WHAT YOU NEED TO DO:
Retype every entry below without pictures.

-- SUPPLIED DATA follows --

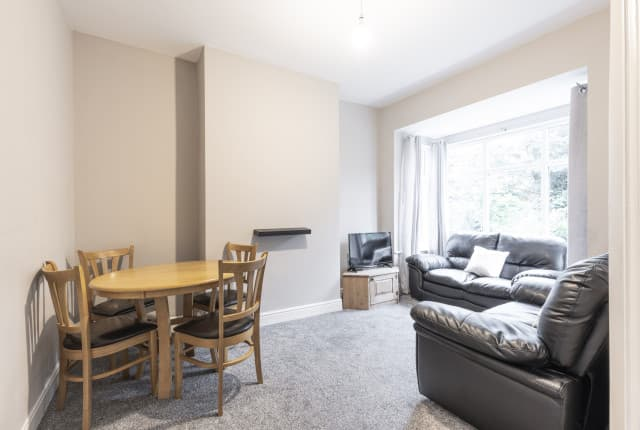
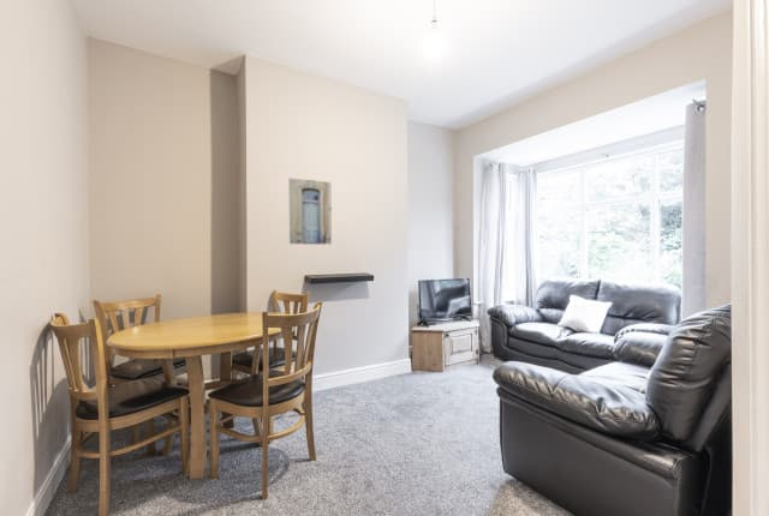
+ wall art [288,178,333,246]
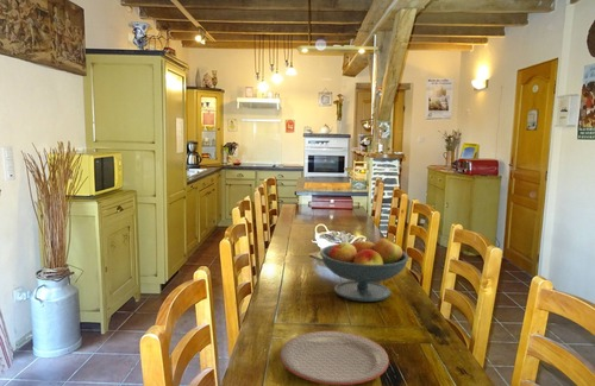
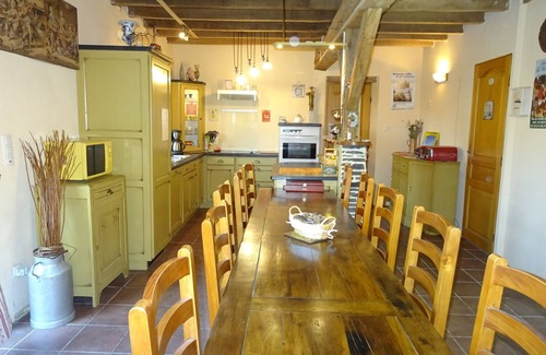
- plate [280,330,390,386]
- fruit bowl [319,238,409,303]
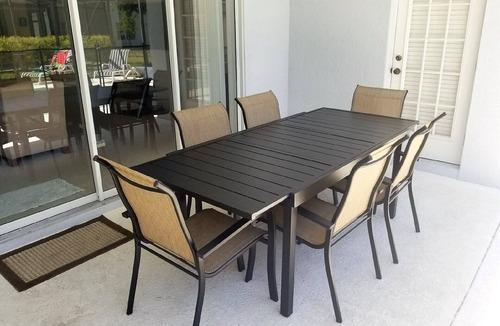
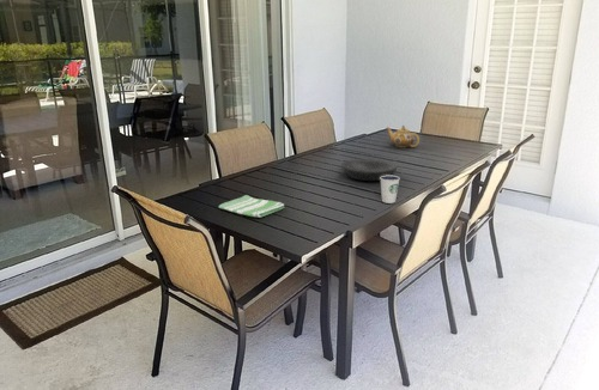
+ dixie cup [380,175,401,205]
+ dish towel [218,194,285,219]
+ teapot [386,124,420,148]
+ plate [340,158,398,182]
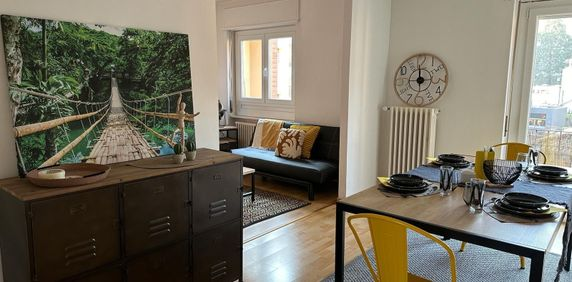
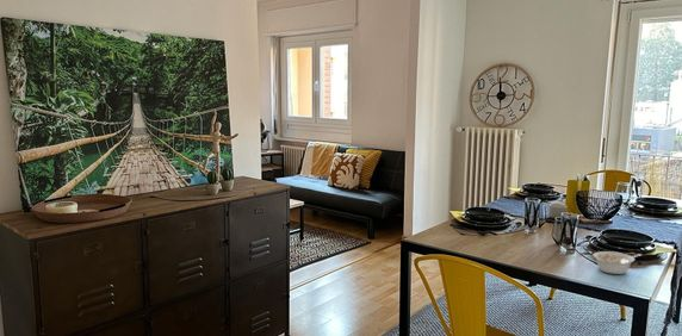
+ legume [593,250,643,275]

-- SUPPLIED DATA concluded --

RESULT:
+ wall art [288,178,333,246]
- plate [280,330,390,386]
- fruit bowl [319,238,409,303]
+ dixie cup [380,175,401,205]
+ dish towel [218,194,285,219]
+ teapot [386,124,420,148]
+ plate [340,158,398,182]
+ legume [593,250,643,275]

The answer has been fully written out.